━━ GIVEN DATA
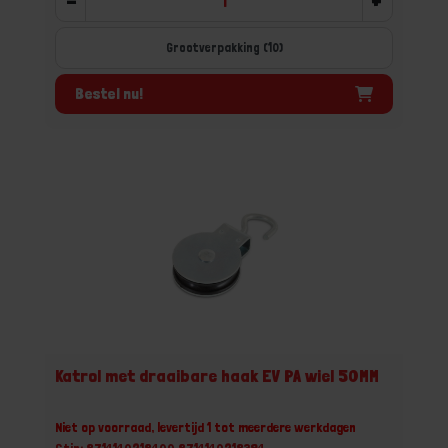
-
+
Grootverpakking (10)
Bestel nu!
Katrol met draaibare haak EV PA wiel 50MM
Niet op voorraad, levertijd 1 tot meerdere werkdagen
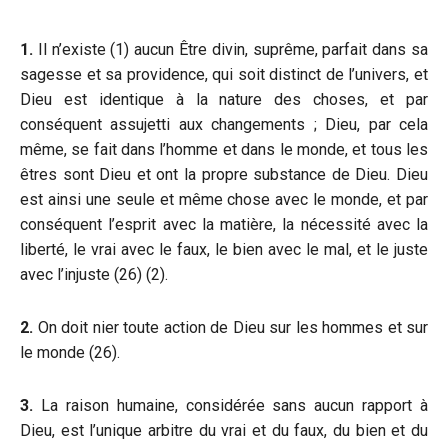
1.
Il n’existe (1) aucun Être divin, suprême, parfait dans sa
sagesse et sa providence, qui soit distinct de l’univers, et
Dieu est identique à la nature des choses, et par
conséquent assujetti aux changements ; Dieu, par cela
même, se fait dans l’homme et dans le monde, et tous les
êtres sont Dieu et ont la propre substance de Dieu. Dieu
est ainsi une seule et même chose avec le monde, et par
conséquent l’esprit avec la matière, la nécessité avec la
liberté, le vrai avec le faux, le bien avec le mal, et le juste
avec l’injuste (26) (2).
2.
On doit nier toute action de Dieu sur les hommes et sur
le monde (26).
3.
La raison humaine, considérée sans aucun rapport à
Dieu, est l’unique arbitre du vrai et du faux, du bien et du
━━━━
## EXERCISE:
From the first line to the last, copy the records above exactly and leave out the pictures.

## WRITTEN RESPONSE:
-
+
Grootverpakking (10)
Bestel nu!
Katrol met draaibare haak EV PA wiel 50MM
Niet op voorraad, levertijd 1 tot meerdere werkdagen
1.
Il n’existe (1) aucun Être divin, suprême, parfait dans sa
sagesse et sa providence, qui soit distinct de l’univers, et
Dieu est identique à la nature des choses, et par
conséquent assujetti aux changements ; Dieu, par cela
même, se fait dans l’homme et dans le monde, et tous les
êtres sont Dieu et ont la propre substance de Dieu. Dieu
est ainsi une seule et même chose avec le monde, et par
conséquent l’esprit avec la matière, la nécessité avec la
liberté, le vrai avec le faux, le bien avec le mal, et le juste
avec l’injuste (26) (2).
2.
On doit nier toute action de Dieu sur les hommes et sur
le monde (26).
3.
La raison humaine, considérée sans aucun rapport à
Dieu, est l’unique arbitre du vrai et du faux, du bien et du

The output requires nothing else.